Бойцы с недоумением, не умея и не желая подавлять радость от сознания своих успехов, взирали вокруг. Тонкий, измельченный песок набивался в уши, в нос, порошил в глаза, скрипел на зубах; изредка в просветах проплывали крыша, колодец, обсыпанная бурой пудрой яблоня… Но грузовик с ревом проскакивал населенный пункт, и опять перед солдатскими глазами расстилалась необозримая песчаная пустыня, закрывавшая и леса, и уцелевшие деревни.

Саперы пробивались в общем потоке, это было для них необычно, вызывало удивление.

— Забыли о нас!.. — сетовал Янкин. — А может, отдых? Вона пехтура и та на колесе…

— Перегруппировка, дядя, — благодушно, как новичку, поведал Наумов.

— Знаю… группировка. Бывало, мосты, трубы дорожные — только поспевай! День и ночь ладили, а тут…

— Тут!.. Некогда пакостить, время вышло. Ноги в руки — и чешет!

— Всю бы жизнь так воевал… — не унимался Янкин. — Забыли нас, сержант!

Но о саперах не забыли: в тот же день выдвинули для обозначения проходов. Работа выпала легкая, саперы ставили на трассах указки с подсветкой — для ночных действий. Посланный за дополнительными стойками ефрейтор где-то задержался, и сержант Наумов на всякий случай отправил в рощу Янкина с молодым солдатом.

После пыльной езды прогулка в прохладный, обойденный войсками березняк показалась счастьем. Янкин всегда любил лес и сейчас так прытко зашагал туда, что молодой солдат едва поспевал за ним.

Роща издали казалась приветливой, на самом же деле война не обошла ее: выкорчеванные и посеченные снарядами березы, заплетенные корнями воронки и обитая снарядами траншея на опушке говорили о недавнем бое. Под вывороченным пнем Янкин подобрал ошалелого лисенка, зверек жался к засыпанной норе. «Влип, рыжий…» — бубнил над ухом у него Янкин. Лисенок сначала держался смирно, потом забеспокоился и тяпнул Янкина за палец. «Сиди, дурной, сиди…» Янкин прижимал щенка и говорил, забывшись, вслух, потому что думал о другом, о том, что нет у него детей и не будет уже, наверное… Где-то в глубине его сознания промелькнуло щемящее сожаление: о чем раньше думал?
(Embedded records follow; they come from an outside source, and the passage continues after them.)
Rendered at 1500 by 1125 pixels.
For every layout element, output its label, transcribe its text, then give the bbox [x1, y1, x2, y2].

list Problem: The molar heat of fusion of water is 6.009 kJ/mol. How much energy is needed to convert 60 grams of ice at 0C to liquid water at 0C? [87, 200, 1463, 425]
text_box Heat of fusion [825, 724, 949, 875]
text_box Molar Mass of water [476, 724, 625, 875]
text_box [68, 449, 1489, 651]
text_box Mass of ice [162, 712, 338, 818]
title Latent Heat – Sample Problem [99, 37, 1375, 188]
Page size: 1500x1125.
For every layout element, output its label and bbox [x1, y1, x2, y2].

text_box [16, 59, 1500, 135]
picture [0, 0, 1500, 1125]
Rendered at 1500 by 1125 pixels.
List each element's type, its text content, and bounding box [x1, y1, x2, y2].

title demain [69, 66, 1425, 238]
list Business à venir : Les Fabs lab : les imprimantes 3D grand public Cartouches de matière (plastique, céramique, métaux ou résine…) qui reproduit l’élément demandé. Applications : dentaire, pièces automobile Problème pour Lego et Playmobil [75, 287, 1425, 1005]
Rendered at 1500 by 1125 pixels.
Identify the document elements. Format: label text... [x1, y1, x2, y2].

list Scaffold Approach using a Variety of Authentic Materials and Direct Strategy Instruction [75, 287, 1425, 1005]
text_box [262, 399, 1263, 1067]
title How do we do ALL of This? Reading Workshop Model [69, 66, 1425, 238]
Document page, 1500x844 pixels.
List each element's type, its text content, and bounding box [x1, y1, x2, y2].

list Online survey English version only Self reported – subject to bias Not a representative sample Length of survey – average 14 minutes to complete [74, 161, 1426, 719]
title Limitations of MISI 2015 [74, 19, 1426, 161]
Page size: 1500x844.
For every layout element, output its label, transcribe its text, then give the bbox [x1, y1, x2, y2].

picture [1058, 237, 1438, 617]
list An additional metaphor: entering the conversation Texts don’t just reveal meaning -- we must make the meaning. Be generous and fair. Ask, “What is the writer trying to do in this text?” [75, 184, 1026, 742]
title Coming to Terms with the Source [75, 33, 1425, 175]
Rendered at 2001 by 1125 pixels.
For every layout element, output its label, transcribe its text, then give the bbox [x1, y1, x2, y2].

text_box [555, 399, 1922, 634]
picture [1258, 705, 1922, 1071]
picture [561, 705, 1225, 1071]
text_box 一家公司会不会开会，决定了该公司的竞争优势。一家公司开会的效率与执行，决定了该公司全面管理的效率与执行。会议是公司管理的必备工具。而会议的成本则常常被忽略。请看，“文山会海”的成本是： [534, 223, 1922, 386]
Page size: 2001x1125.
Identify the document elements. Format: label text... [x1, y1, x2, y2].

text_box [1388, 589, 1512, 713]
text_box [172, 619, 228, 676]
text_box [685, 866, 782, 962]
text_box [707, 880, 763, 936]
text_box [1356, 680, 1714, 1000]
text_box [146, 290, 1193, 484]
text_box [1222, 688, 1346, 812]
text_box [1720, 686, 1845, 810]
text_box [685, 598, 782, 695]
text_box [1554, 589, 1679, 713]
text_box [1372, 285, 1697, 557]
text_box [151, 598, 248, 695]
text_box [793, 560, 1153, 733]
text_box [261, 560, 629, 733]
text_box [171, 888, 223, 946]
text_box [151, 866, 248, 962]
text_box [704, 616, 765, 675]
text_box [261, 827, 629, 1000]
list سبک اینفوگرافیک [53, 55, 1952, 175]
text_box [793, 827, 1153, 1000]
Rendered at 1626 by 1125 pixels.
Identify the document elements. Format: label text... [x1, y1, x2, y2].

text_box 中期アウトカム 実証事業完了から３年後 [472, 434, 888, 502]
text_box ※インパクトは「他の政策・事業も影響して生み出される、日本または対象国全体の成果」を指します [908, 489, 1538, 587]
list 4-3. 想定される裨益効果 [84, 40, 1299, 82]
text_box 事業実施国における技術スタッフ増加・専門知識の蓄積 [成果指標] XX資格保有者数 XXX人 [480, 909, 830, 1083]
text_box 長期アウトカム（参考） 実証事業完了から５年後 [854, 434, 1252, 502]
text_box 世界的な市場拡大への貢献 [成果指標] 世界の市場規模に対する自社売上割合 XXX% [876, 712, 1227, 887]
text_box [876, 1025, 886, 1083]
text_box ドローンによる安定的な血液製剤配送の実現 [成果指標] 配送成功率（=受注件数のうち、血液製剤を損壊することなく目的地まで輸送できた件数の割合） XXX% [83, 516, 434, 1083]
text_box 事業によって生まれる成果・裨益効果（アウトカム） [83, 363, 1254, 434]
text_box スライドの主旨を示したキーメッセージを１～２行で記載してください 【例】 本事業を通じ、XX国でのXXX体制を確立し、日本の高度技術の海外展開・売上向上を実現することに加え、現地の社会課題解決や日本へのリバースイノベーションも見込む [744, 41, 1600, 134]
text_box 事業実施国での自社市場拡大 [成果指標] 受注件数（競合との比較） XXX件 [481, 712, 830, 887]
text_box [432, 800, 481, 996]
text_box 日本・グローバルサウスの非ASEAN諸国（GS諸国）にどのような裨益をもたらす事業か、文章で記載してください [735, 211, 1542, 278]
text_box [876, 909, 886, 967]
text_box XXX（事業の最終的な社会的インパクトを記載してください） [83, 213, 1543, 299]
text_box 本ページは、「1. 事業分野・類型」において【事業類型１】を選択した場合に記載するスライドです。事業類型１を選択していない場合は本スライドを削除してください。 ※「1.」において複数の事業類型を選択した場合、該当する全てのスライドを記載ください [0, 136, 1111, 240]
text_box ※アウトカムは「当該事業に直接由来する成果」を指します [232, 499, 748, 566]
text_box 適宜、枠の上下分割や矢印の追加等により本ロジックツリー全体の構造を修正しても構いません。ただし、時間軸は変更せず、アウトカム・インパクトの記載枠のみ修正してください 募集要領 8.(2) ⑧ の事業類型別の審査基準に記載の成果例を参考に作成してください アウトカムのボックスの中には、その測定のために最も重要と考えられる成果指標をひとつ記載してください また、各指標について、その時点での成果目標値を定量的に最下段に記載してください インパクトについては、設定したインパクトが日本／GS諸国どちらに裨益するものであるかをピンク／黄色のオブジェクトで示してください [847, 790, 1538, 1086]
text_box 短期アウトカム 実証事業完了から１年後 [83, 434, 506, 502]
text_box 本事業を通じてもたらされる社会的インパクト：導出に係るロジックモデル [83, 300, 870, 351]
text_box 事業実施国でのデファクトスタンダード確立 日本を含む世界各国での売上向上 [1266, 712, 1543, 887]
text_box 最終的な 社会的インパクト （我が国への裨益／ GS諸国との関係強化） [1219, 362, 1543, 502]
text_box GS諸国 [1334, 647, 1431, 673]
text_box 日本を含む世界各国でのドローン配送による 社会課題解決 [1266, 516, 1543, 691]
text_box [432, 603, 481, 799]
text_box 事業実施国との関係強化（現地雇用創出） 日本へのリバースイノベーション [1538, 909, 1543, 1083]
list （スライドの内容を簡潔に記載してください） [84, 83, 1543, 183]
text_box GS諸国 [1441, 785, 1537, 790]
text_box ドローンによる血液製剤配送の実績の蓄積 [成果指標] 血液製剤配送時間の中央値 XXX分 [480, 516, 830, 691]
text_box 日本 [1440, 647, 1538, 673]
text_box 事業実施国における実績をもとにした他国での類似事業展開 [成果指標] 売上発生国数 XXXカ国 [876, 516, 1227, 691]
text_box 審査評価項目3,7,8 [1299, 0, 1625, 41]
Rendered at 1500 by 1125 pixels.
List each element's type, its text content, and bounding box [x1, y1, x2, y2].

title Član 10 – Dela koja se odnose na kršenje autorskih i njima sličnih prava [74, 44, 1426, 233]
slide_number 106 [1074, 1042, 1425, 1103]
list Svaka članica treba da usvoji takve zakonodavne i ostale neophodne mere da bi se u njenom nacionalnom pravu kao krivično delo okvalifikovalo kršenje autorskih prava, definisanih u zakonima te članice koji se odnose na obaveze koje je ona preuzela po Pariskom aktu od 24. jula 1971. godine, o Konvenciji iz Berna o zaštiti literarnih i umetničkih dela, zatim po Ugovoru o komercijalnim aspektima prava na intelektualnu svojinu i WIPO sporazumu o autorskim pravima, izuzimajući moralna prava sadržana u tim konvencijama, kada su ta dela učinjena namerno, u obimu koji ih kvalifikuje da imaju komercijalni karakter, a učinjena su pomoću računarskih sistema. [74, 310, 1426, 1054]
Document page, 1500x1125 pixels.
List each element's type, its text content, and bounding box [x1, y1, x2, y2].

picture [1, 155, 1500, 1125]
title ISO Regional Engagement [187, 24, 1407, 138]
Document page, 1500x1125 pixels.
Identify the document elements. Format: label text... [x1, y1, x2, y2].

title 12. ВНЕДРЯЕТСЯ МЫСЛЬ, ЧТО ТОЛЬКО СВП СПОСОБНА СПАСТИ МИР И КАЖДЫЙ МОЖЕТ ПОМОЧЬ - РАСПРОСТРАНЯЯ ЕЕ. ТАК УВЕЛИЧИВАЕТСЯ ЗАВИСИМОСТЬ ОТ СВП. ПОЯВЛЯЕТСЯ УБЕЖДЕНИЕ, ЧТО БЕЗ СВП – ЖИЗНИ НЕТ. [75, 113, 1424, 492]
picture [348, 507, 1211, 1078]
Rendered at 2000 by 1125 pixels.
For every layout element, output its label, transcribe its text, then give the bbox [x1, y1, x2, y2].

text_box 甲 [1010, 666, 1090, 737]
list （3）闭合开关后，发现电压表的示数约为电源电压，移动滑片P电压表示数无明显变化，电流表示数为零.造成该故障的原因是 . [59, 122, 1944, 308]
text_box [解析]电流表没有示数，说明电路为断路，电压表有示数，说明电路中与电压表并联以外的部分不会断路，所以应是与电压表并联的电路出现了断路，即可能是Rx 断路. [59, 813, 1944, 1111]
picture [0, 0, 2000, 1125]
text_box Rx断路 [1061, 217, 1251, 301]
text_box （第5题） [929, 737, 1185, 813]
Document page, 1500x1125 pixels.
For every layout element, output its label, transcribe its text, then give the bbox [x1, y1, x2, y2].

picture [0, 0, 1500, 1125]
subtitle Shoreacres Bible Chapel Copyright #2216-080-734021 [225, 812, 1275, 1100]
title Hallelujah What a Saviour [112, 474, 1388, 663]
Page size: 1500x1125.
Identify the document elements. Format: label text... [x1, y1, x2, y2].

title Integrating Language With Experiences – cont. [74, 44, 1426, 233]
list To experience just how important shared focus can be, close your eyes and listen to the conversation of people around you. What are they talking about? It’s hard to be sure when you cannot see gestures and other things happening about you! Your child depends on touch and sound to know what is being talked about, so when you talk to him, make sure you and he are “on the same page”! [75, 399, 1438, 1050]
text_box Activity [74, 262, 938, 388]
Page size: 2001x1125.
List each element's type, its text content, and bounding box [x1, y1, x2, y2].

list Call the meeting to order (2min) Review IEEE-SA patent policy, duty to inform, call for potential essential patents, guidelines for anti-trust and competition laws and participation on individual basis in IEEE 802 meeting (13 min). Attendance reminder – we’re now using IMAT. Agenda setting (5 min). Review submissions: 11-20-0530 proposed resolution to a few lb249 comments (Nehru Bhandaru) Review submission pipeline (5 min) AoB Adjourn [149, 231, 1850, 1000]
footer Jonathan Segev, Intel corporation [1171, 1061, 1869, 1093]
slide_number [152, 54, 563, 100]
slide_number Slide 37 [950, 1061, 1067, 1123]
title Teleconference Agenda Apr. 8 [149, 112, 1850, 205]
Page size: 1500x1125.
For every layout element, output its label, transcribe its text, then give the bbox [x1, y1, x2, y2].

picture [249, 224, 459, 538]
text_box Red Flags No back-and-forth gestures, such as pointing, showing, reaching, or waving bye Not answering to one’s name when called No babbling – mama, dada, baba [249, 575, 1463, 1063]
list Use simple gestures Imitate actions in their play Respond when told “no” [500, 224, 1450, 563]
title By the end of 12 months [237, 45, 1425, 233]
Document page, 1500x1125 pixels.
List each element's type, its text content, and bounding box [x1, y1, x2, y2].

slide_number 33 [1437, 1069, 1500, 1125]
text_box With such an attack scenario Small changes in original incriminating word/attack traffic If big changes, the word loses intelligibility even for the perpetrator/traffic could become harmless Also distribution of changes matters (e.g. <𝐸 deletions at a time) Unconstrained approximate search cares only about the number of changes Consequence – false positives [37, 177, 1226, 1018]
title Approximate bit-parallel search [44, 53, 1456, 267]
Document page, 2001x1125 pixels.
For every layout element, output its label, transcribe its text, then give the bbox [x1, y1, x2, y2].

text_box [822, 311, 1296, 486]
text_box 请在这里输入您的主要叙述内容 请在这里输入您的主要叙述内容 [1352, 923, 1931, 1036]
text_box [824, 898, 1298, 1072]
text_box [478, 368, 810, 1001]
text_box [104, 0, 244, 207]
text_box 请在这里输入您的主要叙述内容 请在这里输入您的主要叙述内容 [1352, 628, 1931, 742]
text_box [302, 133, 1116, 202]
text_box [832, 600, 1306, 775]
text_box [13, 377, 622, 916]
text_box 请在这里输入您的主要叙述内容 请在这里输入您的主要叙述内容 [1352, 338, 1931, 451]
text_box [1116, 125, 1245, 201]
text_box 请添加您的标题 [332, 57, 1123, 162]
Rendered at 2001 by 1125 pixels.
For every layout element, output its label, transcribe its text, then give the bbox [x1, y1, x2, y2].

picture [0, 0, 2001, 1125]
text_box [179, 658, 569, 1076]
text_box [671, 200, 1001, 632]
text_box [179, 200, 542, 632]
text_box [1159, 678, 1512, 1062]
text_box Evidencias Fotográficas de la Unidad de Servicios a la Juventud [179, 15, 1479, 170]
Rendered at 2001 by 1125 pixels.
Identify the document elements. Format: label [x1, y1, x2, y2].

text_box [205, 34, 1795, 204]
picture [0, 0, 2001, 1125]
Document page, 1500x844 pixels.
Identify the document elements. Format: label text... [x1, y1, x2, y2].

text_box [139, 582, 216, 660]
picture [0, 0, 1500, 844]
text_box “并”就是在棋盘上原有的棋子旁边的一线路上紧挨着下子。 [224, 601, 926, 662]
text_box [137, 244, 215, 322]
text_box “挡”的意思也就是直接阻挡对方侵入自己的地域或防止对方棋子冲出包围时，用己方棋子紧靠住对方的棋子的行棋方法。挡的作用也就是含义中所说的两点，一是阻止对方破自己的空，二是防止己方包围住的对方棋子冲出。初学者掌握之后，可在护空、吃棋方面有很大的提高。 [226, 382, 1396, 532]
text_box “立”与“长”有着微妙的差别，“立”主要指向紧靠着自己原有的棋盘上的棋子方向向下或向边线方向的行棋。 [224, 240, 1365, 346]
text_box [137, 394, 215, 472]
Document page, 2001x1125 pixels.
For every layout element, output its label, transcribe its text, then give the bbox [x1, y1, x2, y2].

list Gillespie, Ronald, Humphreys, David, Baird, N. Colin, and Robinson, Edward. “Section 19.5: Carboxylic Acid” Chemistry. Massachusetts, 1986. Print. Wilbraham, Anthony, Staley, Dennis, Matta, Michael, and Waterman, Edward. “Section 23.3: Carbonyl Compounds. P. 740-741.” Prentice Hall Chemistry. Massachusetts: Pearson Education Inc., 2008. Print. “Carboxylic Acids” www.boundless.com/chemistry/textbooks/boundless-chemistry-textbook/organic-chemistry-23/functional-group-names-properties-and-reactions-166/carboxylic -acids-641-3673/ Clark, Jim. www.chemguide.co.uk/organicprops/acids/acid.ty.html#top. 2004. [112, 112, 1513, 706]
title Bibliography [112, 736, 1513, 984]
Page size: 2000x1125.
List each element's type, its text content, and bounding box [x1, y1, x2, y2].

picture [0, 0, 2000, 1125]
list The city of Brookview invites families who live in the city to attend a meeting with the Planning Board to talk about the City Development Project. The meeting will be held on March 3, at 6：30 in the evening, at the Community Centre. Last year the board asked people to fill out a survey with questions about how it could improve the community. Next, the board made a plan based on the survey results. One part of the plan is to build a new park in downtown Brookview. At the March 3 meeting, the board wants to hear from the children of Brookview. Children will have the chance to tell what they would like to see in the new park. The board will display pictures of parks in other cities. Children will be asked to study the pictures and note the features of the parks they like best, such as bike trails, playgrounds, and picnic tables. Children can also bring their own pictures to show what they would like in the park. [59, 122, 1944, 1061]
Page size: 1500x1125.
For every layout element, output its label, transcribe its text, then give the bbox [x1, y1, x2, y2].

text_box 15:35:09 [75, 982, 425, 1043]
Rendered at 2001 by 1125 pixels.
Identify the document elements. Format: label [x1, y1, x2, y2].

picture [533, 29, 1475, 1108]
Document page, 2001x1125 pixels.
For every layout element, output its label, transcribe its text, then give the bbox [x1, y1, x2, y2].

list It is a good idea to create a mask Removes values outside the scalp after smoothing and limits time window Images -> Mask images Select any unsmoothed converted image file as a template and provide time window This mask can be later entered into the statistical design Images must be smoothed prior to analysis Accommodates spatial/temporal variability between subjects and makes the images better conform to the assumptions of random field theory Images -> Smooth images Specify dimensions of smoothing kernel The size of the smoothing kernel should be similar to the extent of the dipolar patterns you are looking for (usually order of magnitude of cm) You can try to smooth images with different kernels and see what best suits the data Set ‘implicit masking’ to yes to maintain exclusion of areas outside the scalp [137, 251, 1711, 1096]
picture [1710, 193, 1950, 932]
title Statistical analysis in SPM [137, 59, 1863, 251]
Прихватив длиннохвостого тявкающего пленника ремнем за шею, он замахал топором, смахивая тонкостволые березки.

Живой трофей принес он вместе с кольями в расположение роты и, не откладывая дела, приспособил из макаронного ящика будку. Оставшийся за старшину ротный писарь — по прозвищу Алхимик — корчил из себя начальника, долго морщился, но обещал везти лисенка с собой. В другое время Алхимик ни в жизнь не загрузил бы транспорт пустяками и не поставил бы на негласное довольствие длиннохвостого ворюгу, но сегодня смягчился: прознал в штабе — даже ротный еще не ведал, — что велено представить саперов к наградам.